ESG Controllers Are the Hub of Sustainability Compliance
In considering the skills and attributes that comprise an effective ESG controller, DeCandido pictures a spinning wheel, each spoke representing a corporate department that contributes to a full sustainability report—the ESG controller is at the hub.
“An effective ESG controller will possess the cross-functional acumen to be able to liaise with professionals across the many different corporate departments, from human resources to IT and corporate communications, to investor relations and legal,” he says. “And to organize reporting teams effectively, it would be helpful to have someone with the ability to educate and inform department leaders.”
“Expertise around sustainability reporting frameworks and the information that must be reported is invaluable, but using a strong accounting professional in the ESG controller role is also tried and true,” Sloan says. “ESG controllers require the skill sets that CPAs have been demonstrating for decades because they understand the information and rigor that they need to enact standardized reporting processes and controls.”
When’s the Right Time to Hire an ESG Controller?
Ultimately, the urgency of hiring an ESG controller depends on a company’s reporting requirements. However, in this fast-moving regulatory environment, experts say it’s never too soon to evaluate the need for an ESG controller.
The reporting landscape has already changed significantly over the last six months, Sloan notes. As the EU’s Corporate Sustainability Reporting Directive quickly approaches, U.S. entities with international subsidiaries are realizing the requirements are here to stay and are actively working to figure out how to satisfy them.
Reporting requirements are also progressing from within the U.S. in some areas. For example, at the end of September 2024, California Gov. Gavin Newsome signed Senate Bill (SB) 219, Greenhouse Gases: Climate Corporate Accountability: Climate-Related Financial Risk.
And, although implementation of the SEC’s landmark climate-related disclosure rules is stalled in court, the need to begin reporting is becoming crucial for business.

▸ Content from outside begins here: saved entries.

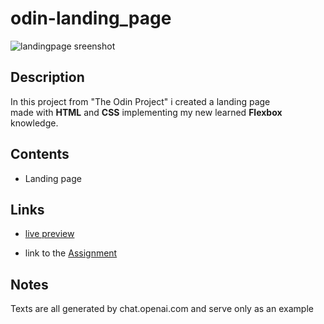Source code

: # odin-landing_page

![landingpage sreenshot](5-repos/odin-landing_page/img/index.png)

## Description

In this project from "The Odin Project" i created a landing page <br>
made with **HTML** and **CSS** implementing my new learned **Flexbox** knowledge.

## Contents

- Landing page

## Links

- [live preview](https://bipbopbupdup.github.io/odin-landing_page/)

- link to the [Assignment](https://www.theodinproject.com/lessons/foundations-landing-page)

## Notes

Texts are all generated by chat.openai.com and serve only as an example
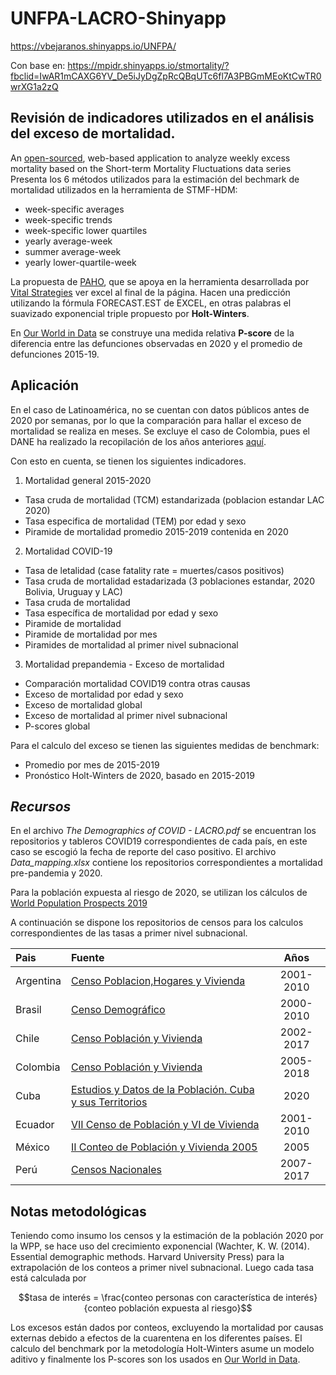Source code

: # **UNFPA-LACRO-Shinyapp**

https://vbejaranos.shinyapps.io/UNFPA/

Con base en:
https://mpidr.shinyapps.io/stmortality/?fbclid=IwAR1mCAXG6YV_De5iJyDgZpRcQBqUTc6fl7A3PBGmMEoKtCwTR0wrXG1a2zQ

## Revisión de indicadores utilizados en el análisis del exceso de mortalidad.
An [open-sourced](https://journals.plos.org/plosone/article?id=10.1371/journal.pone.0246663#sec002), web-based application to analyze weekly excess mortality based on the Short-term Mortality Fluctuations data series
Presenta los 6 métodos utilizados para la estimación del bechmark de mortalidad utilizados en la herramienta de STMF-HDM: 
- week-specific averages
- week-specific trends
- week-specific lower quartiles
- yearly average-week
- summer average-week
- yearly lower-quartile-week 

La propuesta de [PAHO](https://iris.paho.org/handle/10665.2/52308), que se apoya en la herramienta desarrollada por [Vital Strategies](https://preventepidemics.org/covid19/resources/excess-mortality/) ver excel al final de la página. Hacen una predicción utilizando la fórmula FORECAST.EST de EXCEL, en otras palabras el suavizado exponencial triple propuesto por **Holt-Winters**.
  
En [Our World in Data](https://ourworldindata.org/excess-mortality-covid) se construye una medida relativa **P-score** de la diferencia entre las defunciones observadas en 2020 y el promedio de defunciones 2015-19.

## **Aplicación**

En el caso de Latinoamérica, no se cuentan con datos públicos antes de 2020 por semanas, por lo que la comparación para hallar el exceso de mortalidad se realiza en meses. Se excluye el caso de Colombia, pues el DANE ha realizado la recopilación de los años anteriores [aquí](https://www.dane.gov.co/index.php/estadisticas-por-tema/demografia-y-poblacion/informe-de-seguimiento-defunciones-por-covid-19).

Con esto en cuenta, se tienen los siguientes indicadores.

1. Mortalidad general 2015-2020
  - Tasa cruda de mortalidad (TCM) estandarizada (poblacion estandar LAC 2020)
  - Tasa especifica de mortalidad (TEM) por edad y sexo
  - Piramide de mortalidad promedio 2015-2019 contenida en 2020
2. Mortalidad COVID-19
  - Tasa de letalidad (case fatality rate = muertes/casos positivos)
  - Tasa cruda de mortalidad estadarizada (3 poblaciones estandar, 2020 Bolivia, Uruguay y LAC)
  - Tasa cruda de mortalidad
  - Tasa específica de mortalidad por edad y sexo
  - Piramide de mortalidad
  - Piramide de mortalidad por mes
  - Piramides de mortalidad al primer nivel subnacional
3. Mortalidad prepandemia - Exceso de mortalidad
  - Comparación mortalidad COVID19 contra otras causas 
  - Exceso de mortalidad por edad y sexo 
  - Exceso de mortalidad global
  - Exceso de mortalidad al primer nivel subnacional
  - P-scores global

Para el calculo del exceso se tienen las siguientes medidas de benchmark:
* Promedio por mes de 2015-2019
* Pronóstico Holt-Winters de 2020, basado en 2015-2019 

## *Recursos*
En el archivo *The Demographics of COVID - LACRO.pdf* se encuentran los repositorios y tableros COVID19 correspondientes de cada país, en este caso se escogió la fecha de reporte del caso positivo. El archivo *Data_mapping.xlsx* contiene los repositorios correspondientes a mortalidad pre-pandemia y 2020.

Para la población expuesta al riesgo de 2020, se utilizan los cálculos de [World Population Prospects 2019](https://population.un.org/wpp/Download/Standard/Population/)

A continuación se dispone los repositorios de censos para los calculos correspondientes de las tasas a primer nivel subnacional.

|Pais|Fuente|Años|
|:--|:--|:--:|
|Argentina|[Censo Poblacion,Hogares y Vivienda](https://redatam.indec.gob.ar/argbin/RpWebEngine.exe/PortalAction?BASE=CPV2010B)|2001-2010|
|Brasil|[Censo Demográfico](https://www.ibge.gov.br/estatisticas/sociais/populacao/9662-censo-demografico-2010.html?=&t=microdados)|2000-2010|
|Chile|[Censo Población y Vivienda](https://redatam-ine.ine.cl/redbin/RpWebEngine.exe/Portal?BASE=CENSO_2017&lang=esp)|2002-2017|
|Colombia|[Censo Población y Vivienda](http://systema59.dane.gov.co/bincol/RpWebEngine.exe/Portal?BASE=CNPVBASE4V2&lang=esp)|2005-2018|
|Cuba|[Estudios y Datos de la Población. Cuba y sus Territorios](http://www.onei.gob.cu/node/13818)|2020|
|Ecuador|[VII Censo de Población y VI de Vivienda](http://redatam.inec.gob.ec/cgibin/RpWebEngine.exe/PortalAction?BASE=CPV2010)|2001-2010|
|México|[II Conteo de Población y Vivienda 2005](https://www.inegi.org.mx/programas/ccpv/2005/)|2005|
|Perú|[Censos Nacionales](http://censos2017.inei.gob.pe/redatam/)|2007-2017|

## **Notas metodológicas**

Teniendo como insumo los censos y la estimación de la población 2020 por la WPP, se hace uso del crecimiento exponencial (Wachter, K. W. (2014). Essential demographic methods. Harvard University Press) para la extrapolación de los conteos a primer nivel subnacional. Luego cada tasa está calculada por 

$$tasa de interés = \frac{conteo personas con característica de interés}{conteo población expuesta al riesgo}$$

Los excesos están dados por conteos, excluyendo la mortalidad por causas externas debido a efectos de la cuarentena en los diferentes países. El calculo del benchmark por la metodología Holt-Winters asume un modelo aditivo y finalmente los P-scores son los usados en [Our World in Data](https://ourworldindata.org/excess-mortality-covid).
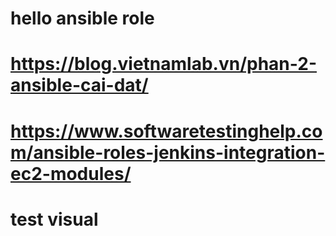 # hello ansible role
# https://blog.vietnamlab.vn/phan-2-ansible-cai-dat/
# https://www.softwaretestinghelp.com/ansible-roles-jenkins-integration-ec2-modules/
# test visual 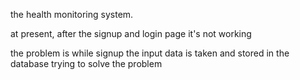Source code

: the health monitoring system.

at present, after the signup and login page it's not working 

the problem is while signup the input data is taken and stored in the database
trying to solve the problem 
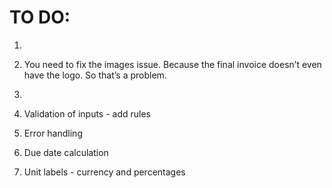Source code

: # TO DO:

1. 

2. You need to fix the images issue. Because the final invoice doesn’t even have the logo. So that’s a problem.

3. 

4. Validation of inputs - add rules

5. Error handling

6. Due date calculation

7. Unit labels - currency and percentages

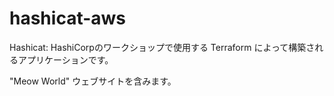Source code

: # hashicat-aws
Hashicat: HashiCorpのワークショップで使用する Terraform によって構築されるアプリケーションです。

"Meow World" ウェブサイトを含みます。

Stakeholders are beginning to demand transparent ESG data with or without regulator support, and retail and institutional investors are increasingly interested in ESG criteria for evaluating businesses and making investment decisions.
“Dedicating resources and establishing clear processes for data control and governance are critical steps in meeting stakeholder expectations, and the need for accurate, reliable data will only grow, making the role of ESG governance essential over time,” Delfeld says.
For this reason, Delfeld says corporate leaders should count on having an ESG controller in a permanent role: “As the ESG landscape evolves, so will a company’s strategy and execution, and nonfinancial data—especially performance indicators—will continue to provide crucial insight into a company’s long-term sustainability and success.”
With all this in mind, Sloan advises corporate leaders to proactively examine their reporting requirements and assess their staffing needs on an ongoing basis. After all, by the time the need for an ESG controller becomes acute, some companies will have already fallen behind, and the talent may not be readily available.
Teri Saylor is a Raleigh, N.C.-based writer who covers a range of topics from business to lifestyles.